* [Brief 1]
Which lines of the records contain the word "chart"? Pick out each of them and copy it.

* [Selected text]
##############################
My first ever opponent on the Pro Tour was Aaron Webster, a fellow robot warrior. The nerves I’d expected to feel were kicking in, but within a few turns everything I’d heard was confirmed: this was still Magic. Anyone can draw the nuts, mull to 5, or overlook something crucial. Wiping a stacked board with Rising Miasma on turn 4 was a nice start to the Pro Tour, and from there my deck’s late-game power took over; I missed on-board lethal with Drowner of Hope, but thankfully it was still there when I saw it next turn. With that mistake, the nerves were gone and I settled into the rhythm of the tournament, taking the match easily.
After beating a friendly American named Taylor, I found myself playing for 3-0 against Chris Fennell. He wasn’t thrilled with his deck but made it look good, dominating the first game with a Steppe Glider I couldn’t answer. Brood Butcher took over Game 2, and my draw in the decider was solid. Things quickly went south when his 3/4 Tajuru Stalwart became Infused with the Elements, and suddenly I was drawing to two outs that never arrived. This match highlighted the weaknesses of my deck and showed how Chris did well to salvage his, finding ways to enable nut draws to cover for his low average card quality. It stung to lose with 3-0 in sight, even though I hadn’t expected to be in that position. Chris reassured me that I hadn’t made any obvious mistakes, which was a nice confidence boost heading into Modern.
A quick aside: scheduling quirks and the structure of Modern meant that lots of players – not only top GP finishers but an entire cohort of RPTQ winners – qualified for the event playing Modern and could play the same deck in this Pro Tour. There were other, high-profile players whose preferences in Modern were well-documented. I could make an educated guess about the deck choices of a good third of the room based on public information, and initial scouting filled in a lot of blanks.
But not all of them. As I find my seat for the first round of Modern, I see LSV shuffling next to me. He asks to borrow a piece of paper – a habit of his, I’ve learned! – and looking over I see what I’m pretty sure is… Matter Reshaper?! This Eldrazi thing is for real, then? If one of the elite teams thought the deck was good enough to play, there must be something there, but as I sat pondering this I had no idea it would be the most dominant deck since Caw-Blade – and this wasn’t even the best Eldrazi deck in the room!
My opponent arrived – recent Pro Tour Top 8 competitor Stephen Neal – and we got down to business. I was in good spirits, in part because Stephen was amiable and welcoming but mainly because Burn is a stellar matchup for Affinity. Burn punishes the painful manabases popular in Modern but Affinity does the same to Burn while taking no damage from its lands. Vault Skirge threatens to put the game out of reach if pumped, and Burn is often forced to throw burn at your creatures to stay afloat. In discussions with some English players who chose Burn for the event, I argued that Burn needs heavy-duty hate – Stony Silence, Shattering Spree – to salvage the matchup. I faced none against Stephen and took the match despite losing a close Game 2 that I felt must have been winnable with tighter play.
##############################
* [Brief 2]
Which opponents that the author faced in matches does the Pro Tour report name? List them all.

* [Stored entries]
##############################
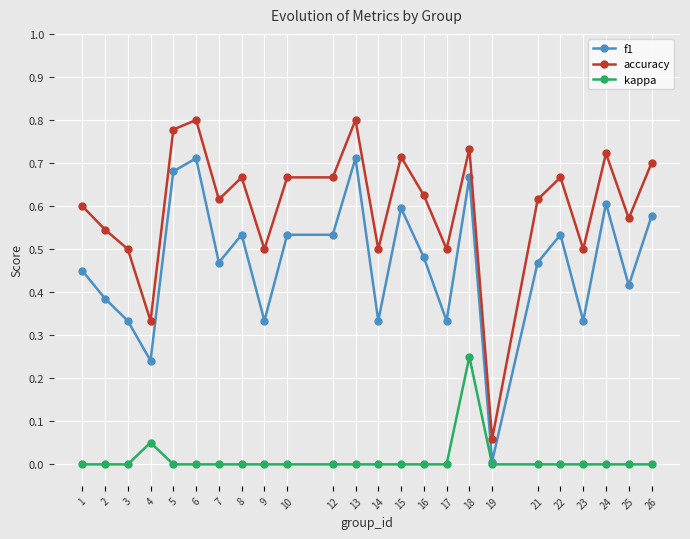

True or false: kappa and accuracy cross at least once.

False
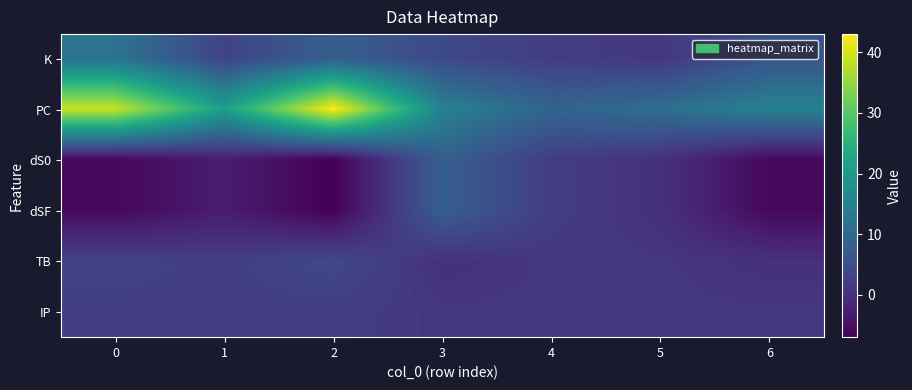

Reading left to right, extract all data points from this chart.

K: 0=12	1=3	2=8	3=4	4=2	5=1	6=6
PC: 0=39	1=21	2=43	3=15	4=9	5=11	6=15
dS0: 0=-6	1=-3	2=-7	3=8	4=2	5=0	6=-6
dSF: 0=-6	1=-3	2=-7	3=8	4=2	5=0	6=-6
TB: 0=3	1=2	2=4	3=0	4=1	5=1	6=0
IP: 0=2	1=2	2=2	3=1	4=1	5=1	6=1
##############################
* [Task answer 1]
Reading left to right, extract all data points from this chart.

* [Task answer 2]
Aaron Webster, Taylor, Chris Fennell, Stephen Neal